#### [Saved data entries]
= Beginning of Section =

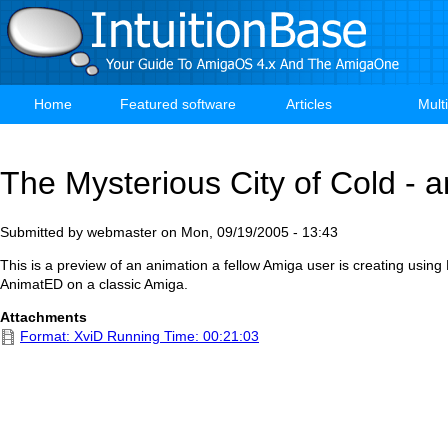
Skip
to
main
content
Home
Featured software
Articles
Mult
Main
navigation
The Mysterious City of Cold - 
Submitted by
webmaster
on
Mon, 09/19/2005 - 13:43
This is a preview of an animation a fellow Amiga user is creating using
AnimatED on a classic Amiga.
Attachments
Format: XviD Running Time: 00:21:03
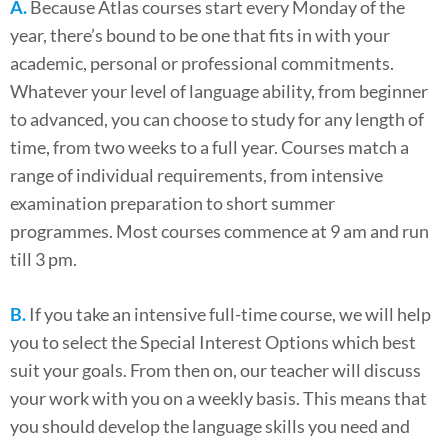
A.
Because Atlas courses start every Monday of the
year, there’s bound to be one that fits in with your
academic, personal or professional commitments.
Whatever your level of language ability, from beginner
to advanced, you can choose to study for any length of
time, from two weeks to a full year. Courses match a
range of individual requirements, from intensive
examination preparation to short summer
programmes. Most courses commence at 9 am and run
till 3 pm.
B.
If you take an intensive full-time course, we will help
you to select the Special Interest Options which best
suit your goals. From then on, our teacher will discuss
your work with you on a weekly basis. This means that
you should develop the language skills you need and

= End of Section =

#### [Goal of the exercise]
Reproduce the records above exactly, starting with the line that contains "your work with" and ending with the last line.

#### [Response to the task]
your work with you on a weekly basis. This means that
you should develop the language skills you need and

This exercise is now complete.